Life would be simpler if David Denby was "wrong about everything," but he gets it right once in a while. I can't think of anyone else who had much to say about "We Don't Live Here Anymore," for instance, which is a very good and under-rated movie (much better, in my opinion, than "In the Bedroom," which was also based on some of Andre Dubus's short fiction).

"I haven't read the Coens' source material (a novel by Cormac McCarthy), which means I'm not sure whether virtues I attribute to the Coens are partly attributable to the novelist; in any event, No Country is an unsettlingly effective movie, different from, yet consistent with, everything the brothers have made till now."

Seems pretty reasonable to me.

It's reasonable but I do think it ends up missing something. I thought the novel possessed many of the virtues people attribute to the movie--it's extraordinarily well-paced and tense while also providing some genuinely interesting and affecting insight into the futility of human action, the reality of evil, etc.

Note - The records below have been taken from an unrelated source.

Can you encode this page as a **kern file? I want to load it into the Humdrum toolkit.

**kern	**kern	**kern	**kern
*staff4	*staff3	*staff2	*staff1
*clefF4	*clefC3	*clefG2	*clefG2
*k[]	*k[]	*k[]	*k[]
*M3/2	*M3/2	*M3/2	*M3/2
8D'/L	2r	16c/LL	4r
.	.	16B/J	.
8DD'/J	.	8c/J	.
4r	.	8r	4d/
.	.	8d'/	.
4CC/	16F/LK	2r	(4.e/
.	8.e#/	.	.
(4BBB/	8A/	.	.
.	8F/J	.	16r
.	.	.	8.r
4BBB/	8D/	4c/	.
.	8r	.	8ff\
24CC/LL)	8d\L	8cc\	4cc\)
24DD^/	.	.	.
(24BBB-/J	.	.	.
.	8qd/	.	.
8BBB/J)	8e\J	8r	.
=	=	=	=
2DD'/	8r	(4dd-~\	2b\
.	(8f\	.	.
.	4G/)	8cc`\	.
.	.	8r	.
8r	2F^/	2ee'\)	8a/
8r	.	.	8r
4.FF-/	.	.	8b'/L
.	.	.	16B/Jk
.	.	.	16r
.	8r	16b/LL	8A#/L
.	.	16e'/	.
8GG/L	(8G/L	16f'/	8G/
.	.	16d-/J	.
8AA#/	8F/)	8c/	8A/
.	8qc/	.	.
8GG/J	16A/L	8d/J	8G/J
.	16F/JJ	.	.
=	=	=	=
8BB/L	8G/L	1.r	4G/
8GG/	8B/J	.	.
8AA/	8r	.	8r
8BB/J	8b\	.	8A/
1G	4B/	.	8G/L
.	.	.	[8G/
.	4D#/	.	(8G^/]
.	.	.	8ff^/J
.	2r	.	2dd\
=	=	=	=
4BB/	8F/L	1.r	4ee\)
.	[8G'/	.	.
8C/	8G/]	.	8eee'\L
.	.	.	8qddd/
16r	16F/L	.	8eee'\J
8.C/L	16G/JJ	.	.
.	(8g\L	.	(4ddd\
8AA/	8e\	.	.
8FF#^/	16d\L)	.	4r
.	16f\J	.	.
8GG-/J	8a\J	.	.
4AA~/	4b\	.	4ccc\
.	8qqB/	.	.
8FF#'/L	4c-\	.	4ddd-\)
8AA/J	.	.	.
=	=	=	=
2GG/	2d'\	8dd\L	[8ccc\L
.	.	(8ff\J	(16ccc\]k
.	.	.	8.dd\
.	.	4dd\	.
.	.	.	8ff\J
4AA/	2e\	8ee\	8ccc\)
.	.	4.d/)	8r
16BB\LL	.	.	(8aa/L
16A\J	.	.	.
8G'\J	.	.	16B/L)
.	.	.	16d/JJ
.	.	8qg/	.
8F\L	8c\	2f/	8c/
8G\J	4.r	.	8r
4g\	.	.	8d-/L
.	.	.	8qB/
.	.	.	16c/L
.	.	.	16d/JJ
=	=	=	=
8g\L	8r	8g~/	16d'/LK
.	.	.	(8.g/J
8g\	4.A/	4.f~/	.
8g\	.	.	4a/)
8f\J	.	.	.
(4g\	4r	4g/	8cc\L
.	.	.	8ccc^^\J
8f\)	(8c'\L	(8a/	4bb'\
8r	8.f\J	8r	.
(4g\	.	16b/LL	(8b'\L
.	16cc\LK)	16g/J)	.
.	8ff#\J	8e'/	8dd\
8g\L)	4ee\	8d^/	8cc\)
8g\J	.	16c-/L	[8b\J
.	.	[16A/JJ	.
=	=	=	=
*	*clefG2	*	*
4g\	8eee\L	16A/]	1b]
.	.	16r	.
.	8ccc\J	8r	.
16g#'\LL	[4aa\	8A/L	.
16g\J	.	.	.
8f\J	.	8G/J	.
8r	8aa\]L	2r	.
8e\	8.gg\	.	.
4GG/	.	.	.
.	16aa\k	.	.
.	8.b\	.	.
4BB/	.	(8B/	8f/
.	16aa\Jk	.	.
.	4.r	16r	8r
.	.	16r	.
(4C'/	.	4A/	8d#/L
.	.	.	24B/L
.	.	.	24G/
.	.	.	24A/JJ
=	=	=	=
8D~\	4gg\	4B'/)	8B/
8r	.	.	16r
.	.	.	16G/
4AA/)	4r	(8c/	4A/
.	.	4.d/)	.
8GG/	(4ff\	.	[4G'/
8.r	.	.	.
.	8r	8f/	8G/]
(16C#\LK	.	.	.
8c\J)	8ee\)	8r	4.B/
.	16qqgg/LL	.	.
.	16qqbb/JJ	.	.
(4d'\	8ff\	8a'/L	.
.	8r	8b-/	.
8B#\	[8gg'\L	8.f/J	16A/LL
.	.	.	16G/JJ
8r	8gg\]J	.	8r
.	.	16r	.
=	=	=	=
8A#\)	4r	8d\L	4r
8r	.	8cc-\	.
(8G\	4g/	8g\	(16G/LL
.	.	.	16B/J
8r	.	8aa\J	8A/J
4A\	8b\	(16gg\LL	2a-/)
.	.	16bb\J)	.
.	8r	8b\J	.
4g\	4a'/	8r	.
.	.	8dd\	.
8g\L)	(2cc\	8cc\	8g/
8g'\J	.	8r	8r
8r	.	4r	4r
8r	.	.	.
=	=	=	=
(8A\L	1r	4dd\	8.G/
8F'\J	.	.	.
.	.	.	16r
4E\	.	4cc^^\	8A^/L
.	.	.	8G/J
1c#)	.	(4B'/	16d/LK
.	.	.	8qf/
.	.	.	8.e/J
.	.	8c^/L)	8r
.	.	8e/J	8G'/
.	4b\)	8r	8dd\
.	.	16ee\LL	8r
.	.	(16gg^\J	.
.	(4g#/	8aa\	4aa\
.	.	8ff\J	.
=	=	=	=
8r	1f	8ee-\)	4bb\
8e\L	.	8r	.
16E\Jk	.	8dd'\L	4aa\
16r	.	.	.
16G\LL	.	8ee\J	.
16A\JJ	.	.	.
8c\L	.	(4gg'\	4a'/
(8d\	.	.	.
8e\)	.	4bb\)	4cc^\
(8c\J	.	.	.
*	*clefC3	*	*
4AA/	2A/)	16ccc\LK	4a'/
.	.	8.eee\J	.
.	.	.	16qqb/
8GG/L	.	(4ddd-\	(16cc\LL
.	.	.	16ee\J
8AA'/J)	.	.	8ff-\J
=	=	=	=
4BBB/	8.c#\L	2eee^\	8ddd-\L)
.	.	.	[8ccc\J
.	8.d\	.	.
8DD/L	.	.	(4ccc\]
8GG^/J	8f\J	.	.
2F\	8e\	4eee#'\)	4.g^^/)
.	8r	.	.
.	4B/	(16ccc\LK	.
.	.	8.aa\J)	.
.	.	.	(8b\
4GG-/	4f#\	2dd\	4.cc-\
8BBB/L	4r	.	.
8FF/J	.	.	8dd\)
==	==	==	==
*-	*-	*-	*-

I was disappointed in the movie. I liked it. But I loved the book and had read great reviews of the movie for many months before I actually got a chance to see it. And, for me, it fell a bit flat. I think it's just because much of the tension and perspective was in the narration, since the bare bones of the plot is just a conventional chase. The voice-over didn't capture the total impact of the narration, and something in McCarthy's descriptions had more of an impact than the Cohen Brother's visual representations.

For example,

-------SPOILER-------

the book dispassionately states that the villain shoots Moss's wife, while the movie cuts away. It was a no-win for filmmakers. You couldn't convey the horror of it without showing it. But you couldn't convey the crushing inevitability of it by actually putting the deed onscreen, since it would be so shocking.

It's odd, because as I was reading it I was so caught up in the plotting, the dialogue and the descriptions that I kept thinking what a great movie it would make. But it turns out that it may be, at least in some sense, an un-filmable book.